Bucking recent Italian trends, the 30th Turin Film Festival ended Saturday with record tix sales.
Paolo Sorrentino, jury president for the feature competition, awarded the top prize purse of €20,000 ($26,000) to helmer Scott Graham’s Scottish Highlands drama “Shell,” which world preemed in San Sebastian.
The special jury award was split between low-budget Italo pic “We Are Not Like James Bond,” helmed by Mario Balsamo, and Tim Sutton’s “Pavilion,” which preemed at SXSW.
Best actress went to Aylin Tezel for Pola Beck’s “Breaking Horizons,” and best actor was given to Huntun Batu for Mongolia’s “The First Aggregate,” directed by Emyr ap Richard and Darhad Erdenibulag.

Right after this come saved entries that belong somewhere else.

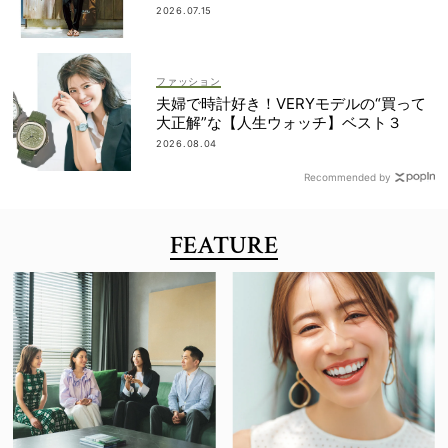
2026.07.15
ファッション
夫婦で時計好き！VERYモデルの“買って
大正解”な【人生ウォッチ】ベスト３
2026.08.04
Recommended by
FEATURE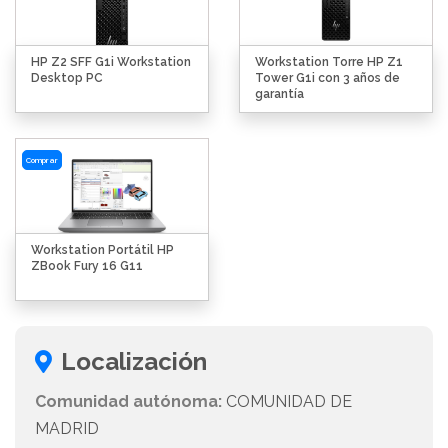
HP Z2 SFF G1i Workstation
Workstation Torre HP Z1
Desktop PC
Tower G1i con 3 años de
garantía
Comprar
Workstation Portátil HP
ZBook Fury 16 G11
Localización
Comunidad autónoma:
COMUNIDAD DE
MADRID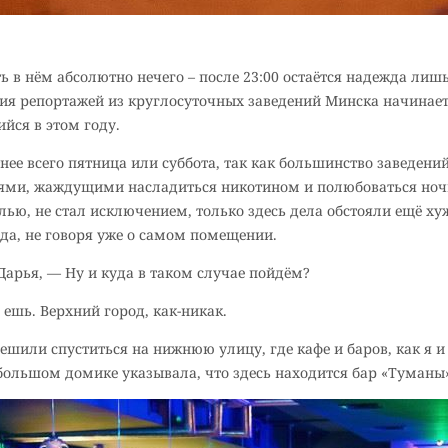
ь в нём абсолютно нечего – после 23:00 остаётся надежда лиш
ерия репортажей из круглосуточных заведений Минска начинае
йся в этом году.
нее всего пятница или суббота, так как большинство заведений 
лями, жаждущими насладиться никотином и полюбоваться но
лью, не стал исключением, только здесь дела обстояли ещё х
да, не говоря уже о самом помещении.
Дарья, — Ну и куда в таком случае пойдём?
ешь. Верхний город, как-никак.
ешили спуститься на нижнюю улицу, где кафе и баров, как я и
большом домике указывала, что здесь находится бар «Туманы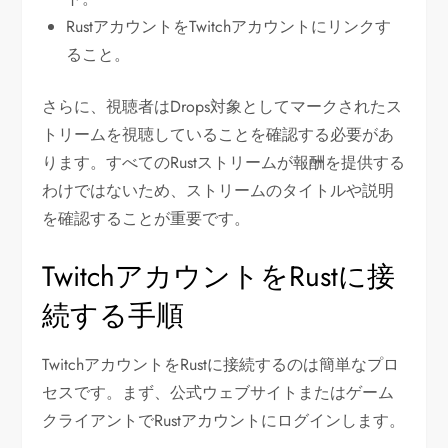
RustアカウントをTwitchアカウントにリンクす
ること。
さらに、視聴者はDrops対象としてマークされたス
トリームを視聴していることを確認する必要があ
ります。すべてのRustストリームが報酬を提供する
わけではないため、ストリームのタイトルや説明
を確認することが重要です。
TwitchアカウントをRustに接
続する手順
TwitchアカウントをRustに接続するのは簡単なプロ
セスです。まず、公式ウェブサイトまたはゲーム
クライアントでRustアカウントにログインします。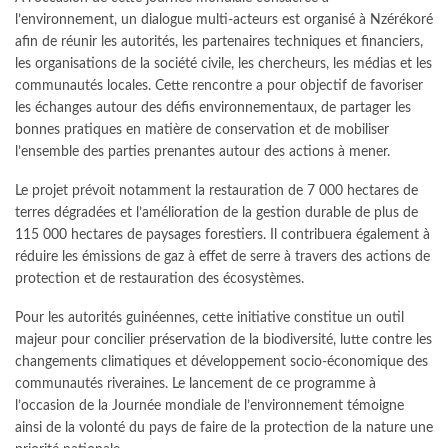
l’environnement, un dialogue multi-acteurs est organisé à Nzérékoré
afin de réunir les autorités, les partenaires techniques et financiers,
les organisations de la société civile, les chercheurs, les médias et les
communautés locales. Cette rencontre a pour objectif de favoriser
les échanges autour des défis environnementaux, de partager les
bonnes pratiques en matière de conservation et de mobiliser
l’ensemble des parties prenantes autour des actions à mener.
Le projet prévoit notamment la restauration de 7 000 hectares de
terres dégradées et l’amélioration de la gestion durable de plus de
115 000 hectares de paysages forestiers. Il contribuera également à
réduire les émissions de gaz à effet de serre à travers des actions de
protection et de restauration des écosystèmes.
Pour les autorités guinéennes, cette initiative constitue un outil
majeur pour concilier préservation de la biodiversité, lutte contre les
changements climatiques et développement socio-économique des
communautés riveraines. Le lancement de ce programme à
l’occasion de la Journée mondiale de l’environnement témoigne
ainsi de la volonté du pays de faire de la protection de la nature une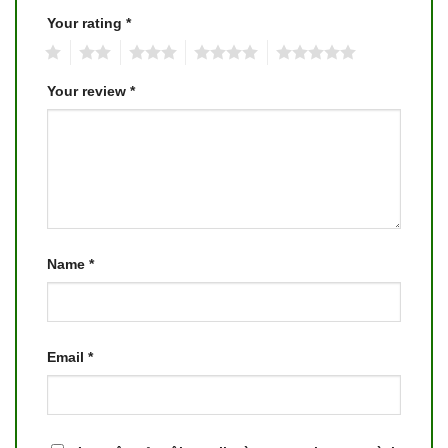
Your rating
*
1
2
3
4
5
Your review
*
Name
*
Email
*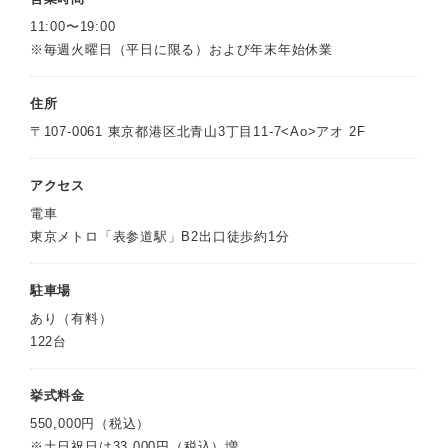
11:00〜19:00
※毎週火曜日（平日に限る）および年末年始休業
住所
〒107-0061 東京都港区北青山3丁目11-7<Ao>アオ 2F
アクセス
電車
東京メトロ「表参道駅」B2出口徒歩約1分
駐車場
あり（有料）
122台
挙式料金
550,000円（税込）
※土日祝日は33,000円（税込）増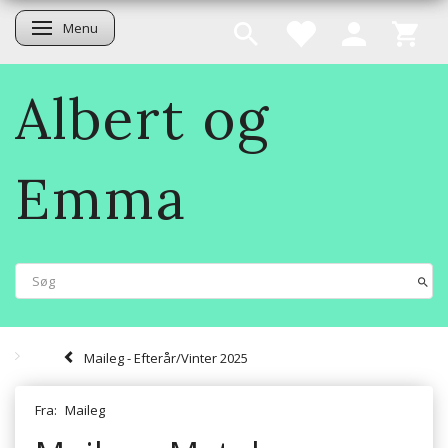
Menu
Skifte navigation
Albert og
Emma
Maileg - Efterår/Vinter 2025
Fra:
Maileg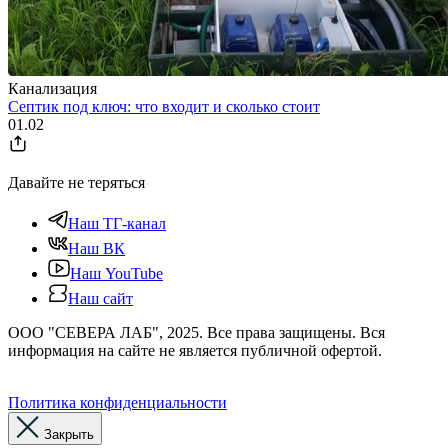
Канализация
Септик под ключ: что входит и сколько стоит
01.02
Давайте не теряться
Наш ТГ-канал
Наш ВК
Наш YouTube
Наш сайт
ООО "СЕВЕРА ЛАБ", 2025. Все права защищены. Вся
информация на сайте не является публичной офертой.
Политика конфиденциальности
Закрыть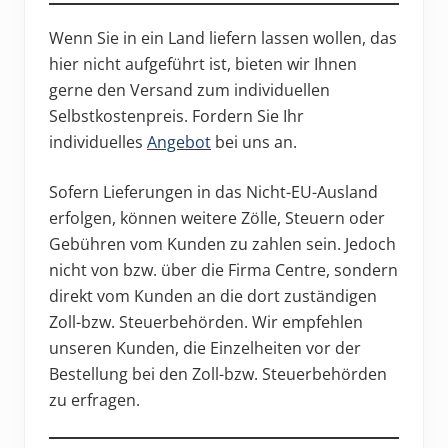
Wenn Sie in ein Land liefern lassen wollen, das
hier nicht aufgeführt ist, bieten wir Ihnen
gerne den Versand zum individuellen
Selbstkostenpreis. Fordern Sie Ihr
individuelles
Angebot
bei uns an.
Sofern Lieferungen in das Nicht-EU-Ausland
erfolgen, können weitere Zölle, Steuern oder
Gebühren vom Kunden zu zahlen sein. Jedoch
nicht von bzw. über die Firma Centre, sondern
direkt vom Kunden an die dort zuständigen
Zoll-bzw. Steuerbehörden. Wir empfehlen
unseren Kunden, die Einzelheiten vor der
Bestellung bei den Zoll-bzw. Steuerbehörden
zu erfragen.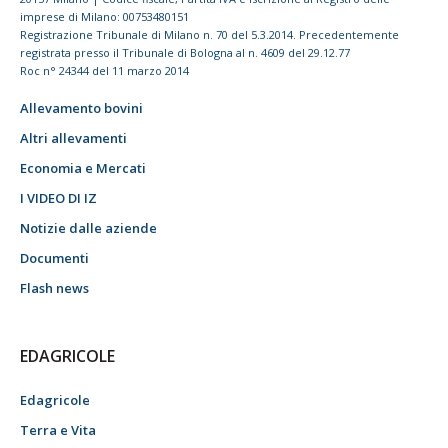
imprese di Milano: 00753480151
Registrazione Tribunale di Milano n. 70 del 5.3.2014. Precedentemente
registrata presso il Tribunale di Bologna al n. 4609 del 29.12.77
Roc n° 24344 del 11 marzo 2014
Allevamento bovini
Altri allevamenti
Economia e Mercati
I VIDEO DI IZ
Notizie dalle aziende
Documenti
Flash news
EDAGRICOLE
Edagricole
Terra e Vita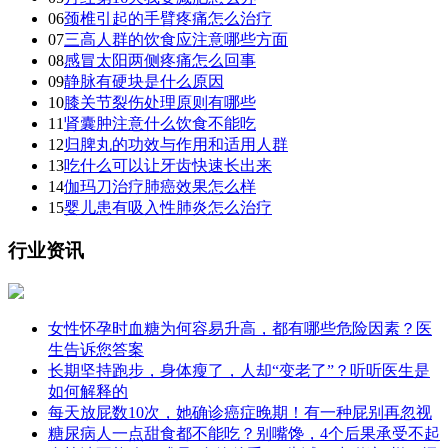
06
颈椎引起的手臂疼痛怎么治疗
07
三高人群的饮食应注意哪些方面
08
感冒太阳两侧疼痛怎么回事
09
静脉有硬块是什么原因
10
膝关节裂伤处理原则有哪些
11
肾囊肿注意什么饮食不能吃
12
归脾丸的功效与作用和适用人群
13
吃什么可以让牙齿快速长出来
14
伽玛刀治疗肺癌效果怎么样
15
婴儿患有吸入性肺炎怎么治疗
行业资讯
女性怀孕时血糖为何容易升高，都有哪些危险因素？医
生告诉您答案
长期坚持跑步，身体瘦了，人却“变老了”？听听医生是
如何解释的
每天放屁数10次，她确诊癌症晚期！有一种屁别再忽视
糖尿病人一点甜食都不能吃？别嘴馋，4个后果承受不起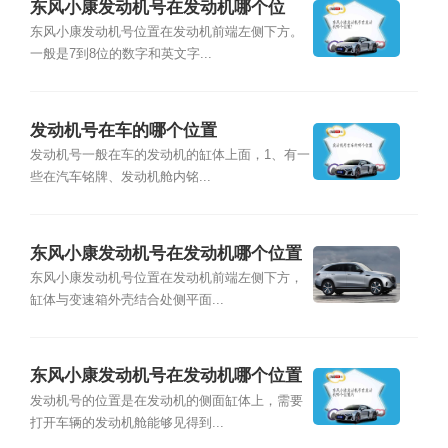
东风小康发动机号在发动机哪个位
置？
东风小康发动机号位置在发动机前端左侧下方。
一般是7到8位的数字和英文字...
发动机号在车的哪个位置
发动机号一般在车的发动机的缸体上面，1、有一
些在汽车铭牌、发动机舱内铭...
东风小康发动机号在发动机哪个位置
东风小康发动机号位置在发动机前端左侧下方，
缸体与变速箱外壳结合处侧平面...
东风小康发动机号在发动机哪个位置
的
发动机号的位置是在发动机的侧面缸体上，需要
打开车辆的发动机舱能够见得到...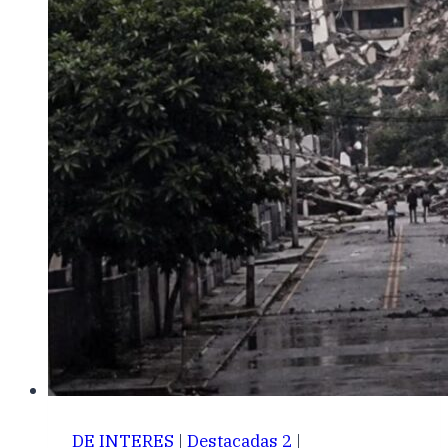
DE INTERES
|
Destacadas 2
|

Notwithstanding the cancellation of Ken Loach, citing discomfort with a labor dispute at the fest’s affiliate, Turin’s Cinema Museum, the nine-day event more than held its own in terms of public attendance and local press coverage against Rome’s splashier fest, whose date change to early November was seen as a challenge by some to Turin’s more established place on the calendar.
As in past years, a mix of features by first- and second-time helmers, along with wide-ranging docu programs, experimental works and highlights from other fests maintained Turin’s profile as an audience-driven affair with an international edge, and has generated largely positive national media coverage.
In the international docu section, the jury gave its top award to Joao Rui Guerra da Mata and Joao Pedro Rodrigues’ much-lauded “The Last Time I Saw Macao,” and also created a special prize for fest darling “Leviathan,” directed by Lucien Castaing-Taylor and Verena Paravel.
Best Italian docu went to Maged El Mahedy’s “I Don’t Speak Very Good, I Dance Better,” a co-production with Egypt, while Stefano Petti and Alberto Testone’s “Fatti Corsari” nabbed the special jury award.
Known for its comprehensive retrospectives, Turin celebrated Joseph Losey by screening all his films, accompanied by a catalog edited by the fest’s deputy director Emanuela Martini. Among those attending the salute were Losey’s widow Patricia, his grandson Marek Losey and actress Sylvia Miles.